Wednesday, November 21, 2007

A blue and white dance

Worldly things seem to be coming together for me. Despite paperwork SNAFUs, my degree-obtainment is drawing near. I’ll “walk” on December 16 at the winter graduation. I’ve bought my master’s gown; it comes with some kind of blue-and-white hood. This is to distinguish the graduate degree obtainers from the bachelor’s degree obtainers, I suppose. Blue and white are my university’s colors, but I am not sure university spirit is the reason for their presence here. Maybe they mean “English Literature.” I suppose I should find out, research the matter, which is easily done these days. Ah, here we go: “A master's degree gown merits three inches of velvet trim in the color of the college awarding the degree and an oblong sleeve, square-cut at the rear with an arc cut-away at the front.” Does that answer the question?

I have already been offered a basic English composition/literature course to teach in the fall of 2008. It will be strange to be going back and forth between buildings, a secretary for most of the day and a “professor” for a few hours a week. (The part-time adjunct instructor category is officially “lecturer,” but the students tend to think that the person in front of the room is actually a “professor.” Or a fool. Or something in between.)

Oh, I have all sorts of plans, daydreams. I want to make them write. I want them to crave and adore the written word despite its failures and flaws. Like the deaf, dumb and blind title character in the rock opera, “Tommy,” with his pinball machines and blindfolds for everyone, I want to inflict my own idiosyncratic solutions to not-necessarily-universal problems on vulnerable others. While they pay for it.

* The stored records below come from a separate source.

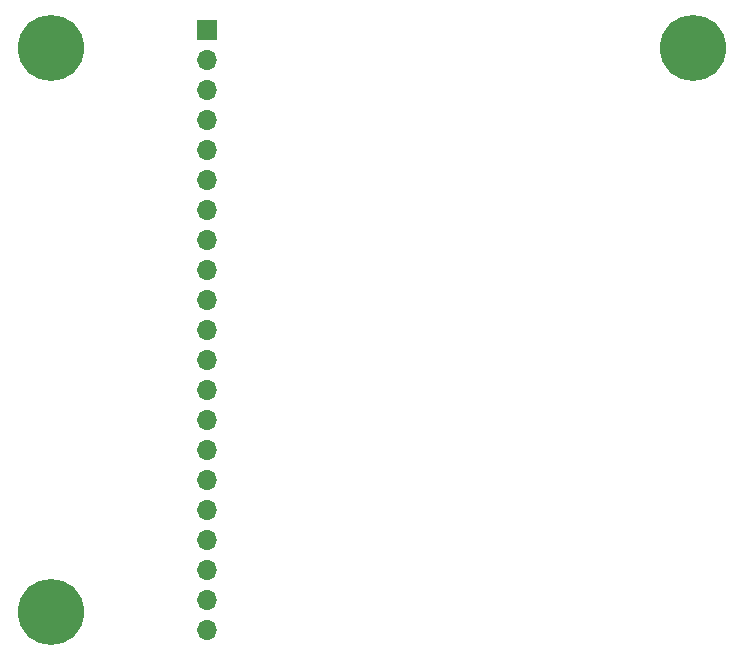
<source format=gbr>
%TF.GenerationSoftware,KiCad,Pcbnew,(6.0.4)*%
%TF.CreationDate,2022-05-17T22:38:11-07:00*%
%TF.ProjectId,ffc_interceptor,6666635f-696e-4746-9572-636570746f72,rev?*%
%TF.SameCoordinates,Original*%
%TF.FileFunction,Soldermask,Bot*%
%TF.FilePolarity,Negative*%
%FSLAX46Y46*%
G04 Gerber Fmt 4.6, Leading zero omitted, Abs format (unit mm)*
G04 Created by KiCad (PCBNEW (6.0.4)) date 2022-05-17 22:38:11*
%MOMM*%
%LPD*%
G01*
G04 APERTURE LIST*
%ADD10C,3.600000*%
%ADD11C,5.600000*%
%ADD12R,1.700000X1.700000*%
%ADD13O,1.700000X1.700000*%
G04 APERTURE END LIST*
D10*
%TO.C,H2*%
X131064000Y-75184000D03*
D11*
X131064000Y-75184000D03*
%TD*%
%TO.C,H3*%
X131064000Y-122936000D03*
D10*
X131064000Y-122936000D03*
%TD*%
D11*
%TO.C,H1*%
X185420000Y-75184000D03*
D10*
X185420000Y-75184000D03*
%TD*%
D12*
%TO.C,J2*%
X144272000Y-73660000D03*
D13*
X144272000Y-76200000D03*
X144272000Y-78740000D03*
X144272000Y-81280000D03*
X144272000Y-83820000D03*
X144272000Y-86360000D03*
X144272000Y-88900000D03*
X144272000Y-91440000D03*
X144272000Y-93980000D03*
X144272000Y-96520000D03*
X144272000Y-99060000D03*
X144272000Y-101600000D03*
X144272000Y-104140000D03*
X144272000Y-106680000D03*
X144272000Y-109220000D03*
X144272000Y-111760000D03*
X144272000Y-114300000D03*
X144272000Y-116840000D03*
X144272000Y-119380000D03*
X144272000Y-121920000D03*
X144272000Y-124460000D03*
%TD*%
M02*

</source>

From a slightly different angle, it can be seen that to teach is to perform, but it’s also to invite others to perform, whether out loud or in writing. Such invitations may be ignored, and instructions for performances are always provisional and often misunderstood. Still, something might happen when I teach my first English class that won’t be happening if I’m not there. Although that can be said about anyone, that would be cool!


Marcus said...

Congrats, Marilyn! My own higher education life becomes more a thing of fantasy by the year. But I do feel that someday I'll be in shoes very similar to yours.

I took my freshman comp class at UAH, by the way. The great thing about a 101 is how much room you have to interpret what needs to be taught.

Fuck them up a little, ok? I hope to see you over the holidays this year.

Felicia said...

Yes, belated congratulations, Marylyn! I am so proud of you, for so many reasons...and you're going to be a fantastic teacher; part performer, part psychologist, part disciplinarian, part writer-reader. They couldn't ask for more. And most importantly, you really want to be there, teaching them. That's more than could be said for a lot of their teachers, I'm sure.